(EXERCISE)
Please copy the entries below, from the line with "ВСУ ударили дронами и" up to and including the line with "Ким ответила, почему ВСУ атакует склады", keeping every character and line break unchanged.

(EXERCISE INPUT)
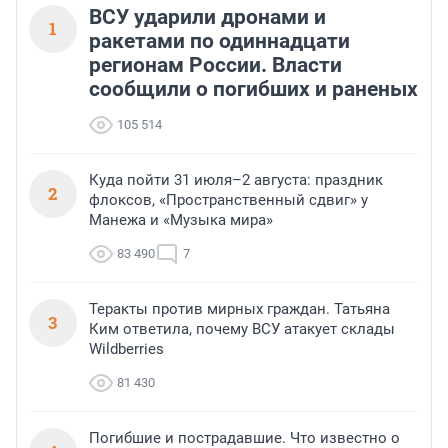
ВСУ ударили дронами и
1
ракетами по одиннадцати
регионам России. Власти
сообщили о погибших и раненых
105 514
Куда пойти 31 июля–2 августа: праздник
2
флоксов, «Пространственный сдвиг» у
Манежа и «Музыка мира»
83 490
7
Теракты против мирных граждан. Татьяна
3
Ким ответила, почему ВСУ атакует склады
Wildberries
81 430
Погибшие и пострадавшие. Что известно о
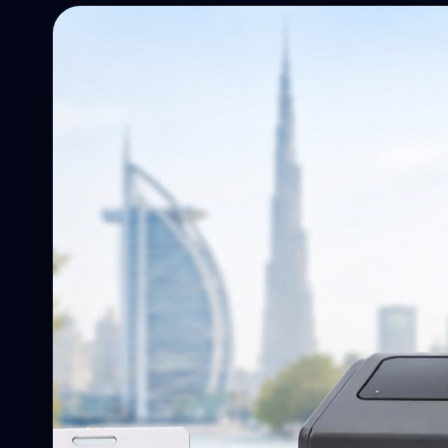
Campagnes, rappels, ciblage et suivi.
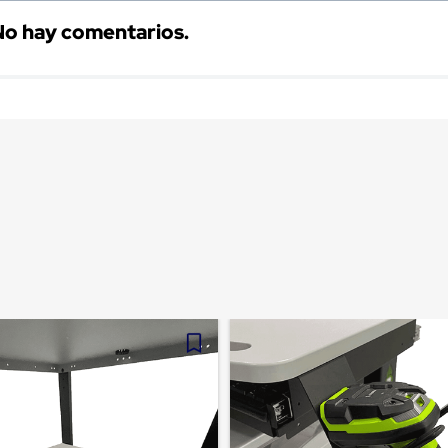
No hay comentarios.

...

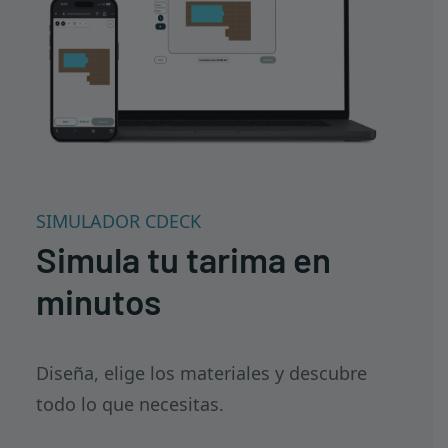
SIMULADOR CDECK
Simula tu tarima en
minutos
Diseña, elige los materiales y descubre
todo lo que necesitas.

(RESPONSE AREA)
ВСУ ударили дронами и
1
ракетами по одиннадцати
регионам России. Власти
сообщили о погибших и раненых
105 514
Куда пойти 31 июля–2 августа: праздник
2
флоксов, «Пространственный сдвиг» у
Манежа и «Музыка мира»
83 490
7
Теракты против мирных граждан. Татьяна
3
Ким ответила, почему ВСУ атакует склады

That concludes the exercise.